### WORK TO BE COMPLETED:
From the listing below, retype exactly the line holding "of human pancreatic", the line holding "expression in liver", and the lines between them; skip everything else.

=== TASK MATERIAL ===

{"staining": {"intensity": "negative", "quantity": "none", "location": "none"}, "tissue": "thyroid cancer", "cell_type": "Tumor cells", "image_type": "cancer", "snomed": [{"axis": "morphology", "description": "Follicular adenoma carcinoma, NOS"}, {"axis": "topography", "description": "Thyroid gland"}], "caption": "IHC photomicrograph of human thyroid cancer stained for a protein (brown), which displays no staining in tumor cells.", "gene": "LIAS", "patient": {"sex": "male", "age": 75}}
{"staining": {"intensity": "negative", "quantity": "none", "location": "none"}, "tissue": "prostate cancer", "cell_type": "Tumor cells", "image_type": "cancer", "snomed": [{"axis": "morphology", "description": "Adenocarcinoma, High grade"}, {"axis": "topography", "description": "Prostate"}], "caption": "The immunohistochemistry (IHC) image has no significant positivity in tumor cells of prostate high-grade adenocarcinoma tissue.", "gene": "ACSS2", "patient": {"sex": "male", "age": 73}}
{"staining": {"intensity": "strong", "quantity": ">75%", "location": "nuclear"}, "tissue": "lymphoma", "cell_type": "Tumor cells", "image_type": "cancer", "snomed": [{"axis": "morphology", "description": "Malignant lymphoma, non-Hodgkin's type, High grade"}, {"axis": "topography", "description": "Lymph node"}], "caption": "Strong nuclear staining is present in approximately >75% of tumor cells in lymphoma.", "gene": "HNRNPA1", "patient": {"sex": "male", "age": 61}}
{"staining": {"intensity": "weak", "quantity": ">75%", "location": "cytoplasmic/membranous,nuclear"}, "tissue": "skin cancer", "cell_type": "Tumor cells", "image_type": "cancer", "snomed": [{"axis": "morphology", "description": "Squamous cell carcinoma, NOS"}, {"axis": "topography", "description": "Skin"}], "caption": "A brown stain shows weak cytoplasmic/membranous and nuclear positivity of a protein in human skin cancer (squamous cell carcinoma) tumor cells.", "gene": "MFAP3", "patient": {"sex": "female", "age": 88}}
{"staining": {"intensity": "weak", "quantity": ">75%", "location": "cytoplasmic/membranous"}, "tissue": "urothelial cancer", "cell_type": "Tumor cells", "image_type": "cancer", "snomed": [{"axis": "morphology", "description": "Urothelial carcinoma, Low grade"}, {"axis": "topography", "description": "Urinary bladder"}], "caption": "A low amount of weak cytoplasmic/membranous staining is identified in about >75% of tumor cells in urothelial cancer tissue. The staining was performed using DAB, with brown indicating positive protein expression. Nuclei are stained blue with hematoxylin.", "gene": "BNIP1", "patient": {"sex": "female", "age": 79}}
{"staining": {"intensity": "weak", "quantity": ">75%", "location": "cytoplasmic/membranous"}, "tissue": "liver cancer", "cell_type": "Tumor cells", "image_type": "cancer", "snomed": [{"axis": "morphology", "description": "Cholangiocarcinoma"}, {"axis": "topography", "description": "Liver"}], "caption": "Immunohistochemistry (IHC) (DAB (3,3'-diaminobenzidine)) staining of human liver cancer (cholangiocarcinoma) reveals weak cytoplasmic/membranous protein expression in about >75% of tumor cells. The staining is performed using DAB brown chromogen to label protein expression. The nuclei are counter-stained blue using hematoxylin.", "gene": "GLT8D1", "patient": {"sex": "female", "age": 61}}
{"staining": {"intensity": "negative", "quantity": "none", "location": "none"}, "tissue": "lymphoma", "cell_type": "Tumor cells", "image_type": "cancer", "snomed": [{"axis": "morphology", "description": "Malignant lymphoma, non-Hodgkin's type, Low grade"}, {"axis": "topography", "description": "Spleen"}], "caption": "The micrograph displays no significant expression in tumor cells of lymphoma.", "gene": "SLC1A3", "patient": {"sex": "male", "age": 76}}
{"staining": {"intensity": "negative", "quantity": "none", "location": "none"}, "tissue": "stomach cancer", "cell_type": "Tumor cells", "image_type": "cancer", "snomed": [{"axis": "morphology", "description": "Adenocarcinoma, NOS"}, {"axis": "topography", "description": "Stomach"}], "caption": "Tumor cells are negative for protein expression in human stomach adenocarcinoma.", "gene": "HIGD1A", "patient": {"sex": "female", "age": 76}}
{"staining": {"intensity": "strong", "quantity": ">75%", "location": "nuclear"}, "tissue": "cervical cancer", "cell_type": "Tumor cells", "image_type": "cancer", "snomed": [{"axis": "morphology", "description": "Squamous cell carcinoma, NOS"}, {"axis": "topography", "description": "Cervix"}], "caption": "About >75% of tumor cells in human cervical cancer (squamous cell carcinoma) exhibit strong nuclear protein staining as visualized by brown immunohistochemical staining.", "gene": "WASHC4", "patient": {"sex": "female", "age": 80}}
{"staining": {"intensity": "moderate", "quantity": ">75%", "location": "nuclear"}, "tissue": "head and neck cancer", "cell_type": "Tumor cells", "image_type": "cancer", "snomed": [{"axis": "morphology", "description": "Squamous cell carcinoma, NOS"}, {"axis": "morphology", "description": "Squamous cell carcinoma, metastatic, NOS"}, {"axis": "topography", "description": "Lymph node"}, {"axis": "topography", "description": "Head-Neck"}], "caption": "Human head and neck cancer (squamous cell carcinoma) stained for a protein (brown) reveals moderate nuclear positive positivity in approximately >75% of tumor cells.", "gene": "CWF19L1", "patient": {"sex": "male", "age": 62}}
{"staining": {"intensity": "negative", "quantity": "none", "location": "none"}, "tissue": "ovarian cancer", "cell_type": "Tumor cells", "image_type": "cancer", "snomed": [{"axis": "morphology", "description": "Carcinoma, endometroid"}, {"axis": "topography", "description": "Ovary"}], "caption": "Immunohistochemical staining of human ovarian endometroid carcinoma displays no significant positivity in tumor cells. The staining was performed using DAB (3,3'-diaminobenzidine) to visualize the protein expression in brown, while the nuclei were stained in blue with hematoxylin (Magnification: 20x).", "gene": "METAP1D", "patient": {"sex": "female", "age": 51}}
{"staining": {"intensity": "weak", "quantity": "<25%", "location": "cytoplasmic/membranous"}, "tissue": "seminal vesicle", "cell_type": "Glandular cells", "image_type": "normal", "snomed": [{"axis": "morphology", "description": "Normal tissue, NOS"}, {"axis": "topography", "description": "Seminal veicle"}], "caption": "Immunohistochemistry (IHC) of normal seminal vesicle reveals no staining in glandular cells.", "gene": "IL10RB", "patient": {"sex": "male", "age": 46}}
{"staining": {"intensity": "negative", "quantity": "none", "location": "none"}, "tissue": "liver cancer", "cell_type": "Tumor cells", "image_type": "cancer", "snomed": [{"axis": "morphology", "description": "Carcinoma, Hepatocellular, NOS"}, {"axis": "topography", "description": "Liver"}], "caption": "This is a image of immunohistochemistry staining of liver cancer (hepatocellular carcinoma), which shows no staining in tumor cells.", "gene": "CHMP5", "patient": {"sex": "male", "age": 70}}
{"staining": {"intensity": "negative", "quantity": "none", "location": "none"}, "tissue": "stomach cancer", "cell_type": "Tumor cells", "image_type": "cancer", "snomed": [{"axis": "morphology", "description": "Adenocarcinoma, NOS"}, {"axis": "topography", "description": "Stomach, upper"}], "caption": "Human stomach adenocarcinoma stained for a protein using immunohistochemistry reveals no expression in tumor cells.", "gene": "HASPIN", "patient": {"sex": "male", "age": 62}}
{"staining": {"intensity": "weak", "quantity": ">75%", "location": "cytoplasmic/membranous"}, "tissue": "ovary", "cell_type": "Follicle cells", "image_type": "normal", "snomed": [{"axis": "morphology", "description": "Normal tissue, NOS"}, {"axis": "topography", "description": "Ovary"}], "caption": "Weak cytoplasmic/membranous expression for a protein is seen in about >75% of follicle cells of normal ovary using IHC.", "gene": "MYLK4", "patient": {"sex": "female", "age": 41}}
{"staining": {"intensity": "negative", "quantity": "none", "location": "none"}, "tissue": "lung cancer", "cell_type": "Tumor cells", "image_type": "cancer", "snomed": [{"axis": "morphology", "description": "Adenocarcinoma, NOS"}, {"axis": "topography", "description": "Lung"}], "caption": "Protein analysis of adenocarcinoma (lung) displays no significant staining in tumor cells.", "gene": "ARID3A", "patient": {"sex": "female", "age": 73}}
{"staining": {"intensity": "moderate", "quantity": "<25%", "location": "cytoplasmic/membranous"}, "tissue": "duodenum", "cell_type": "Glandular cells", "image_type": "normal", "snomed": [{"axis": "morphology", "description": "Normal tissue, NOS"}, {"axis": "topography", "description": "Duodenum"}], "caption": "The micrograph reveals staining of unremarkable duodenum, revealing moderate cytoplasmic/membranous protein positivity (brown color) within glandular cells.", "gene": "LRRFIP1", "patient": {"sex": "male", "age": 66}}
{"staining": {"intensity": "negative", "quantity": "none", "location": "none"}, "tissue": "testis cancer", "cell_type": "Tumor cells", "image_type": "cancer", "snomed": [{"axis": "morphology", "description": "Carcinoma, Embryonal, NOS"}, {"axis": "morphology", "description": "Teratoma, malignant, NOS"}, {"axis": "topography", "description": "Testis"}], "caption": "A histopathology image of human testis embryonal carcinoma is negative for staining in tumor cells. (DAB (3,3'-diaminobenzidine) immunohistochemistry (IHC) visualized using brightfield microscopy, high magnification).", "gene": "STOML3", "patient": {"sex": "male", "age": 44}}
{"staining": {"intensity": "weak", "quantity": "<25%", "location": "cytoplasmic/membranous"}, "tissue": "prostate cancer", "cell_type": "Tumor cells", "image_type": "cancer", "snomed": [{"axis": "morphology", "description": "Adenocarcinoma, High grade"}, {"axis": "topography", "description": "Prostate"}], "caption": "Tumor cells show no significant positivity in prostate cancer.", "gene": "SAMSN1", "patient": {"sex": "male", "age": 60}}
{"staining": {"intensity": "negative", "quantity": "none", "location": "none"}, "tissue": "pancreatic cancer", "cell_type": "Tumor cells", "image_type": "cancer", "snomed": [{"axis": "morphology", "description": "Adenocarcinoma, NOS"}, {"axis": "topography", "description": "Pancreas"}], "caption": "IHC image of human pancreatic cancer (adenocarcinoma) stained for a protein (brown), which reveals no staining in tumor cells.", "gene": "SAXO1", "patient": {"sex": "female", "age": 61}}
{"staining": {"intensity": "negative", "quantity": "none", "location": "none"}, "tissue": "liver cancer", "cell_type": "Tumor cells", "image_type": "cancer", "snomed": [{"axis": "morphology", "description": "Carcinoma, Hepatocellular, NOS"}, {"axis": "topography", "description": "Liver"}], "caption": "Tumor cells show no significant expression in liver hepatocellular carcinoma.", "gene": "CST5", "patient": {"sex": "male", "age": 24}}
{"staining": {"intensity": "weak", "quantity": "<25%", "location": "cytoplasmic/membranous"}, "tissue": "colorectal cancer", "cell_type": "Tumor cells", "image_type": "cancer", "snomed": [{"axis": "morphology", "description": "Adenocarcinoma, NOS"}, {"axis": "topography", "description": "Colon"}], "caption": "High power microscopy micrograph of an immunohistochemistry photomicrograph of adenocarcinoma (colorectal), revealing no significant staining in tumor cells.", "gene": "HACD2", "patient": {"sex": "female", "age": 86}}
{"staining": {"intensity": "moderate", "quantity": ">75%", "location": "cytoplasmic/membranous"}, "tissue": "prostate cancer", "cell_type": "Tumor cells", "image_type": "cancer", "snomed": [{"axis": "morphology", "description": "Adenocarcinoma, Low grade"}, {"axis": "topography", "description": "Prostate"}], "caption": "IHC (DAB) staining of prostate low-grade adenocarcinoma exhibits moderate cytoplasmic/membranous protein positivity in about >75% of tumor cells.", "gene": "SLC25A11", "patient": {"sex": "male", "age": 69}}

===

### EXERCISE SOLUTION:
{"staining": {"intensity": "negative", "quantity": "none", "location": "none"}, "tissue": "pancreatic cancer", "cell_type": "Tumor cells", "image_type": "cancer", "snomed": [{"axis": "morphology", "description": "Adenocarcinoma, NOS"}, {"axis": "topography", "description": "Pancreas"}], "caption": "IHC image of human pancreatic cancer (adenocarcinoma) stained for a protein (brown), which reveals no staining in tumor cells.", "gene": "SAXO1", "patient": {"sex": "female", "age": 61}}
{"staining": {"intensity": "negative", "quantity": "none", "location": "none"}, "tissue": "liver cancer", "cell_type": "Tumor cells", "image_type": "cancer", "snomed": [{"axis": "morphology", "description": "Carcinoma, Hepatocellular, NOS"}, {"axis": "topography", "description": "Liver"}], "caption": "Tumor cells show no significant expression in liver hepatocellular carcinoma.", "gene": "CST5", "patient": {"sex": "male", "age": 24}}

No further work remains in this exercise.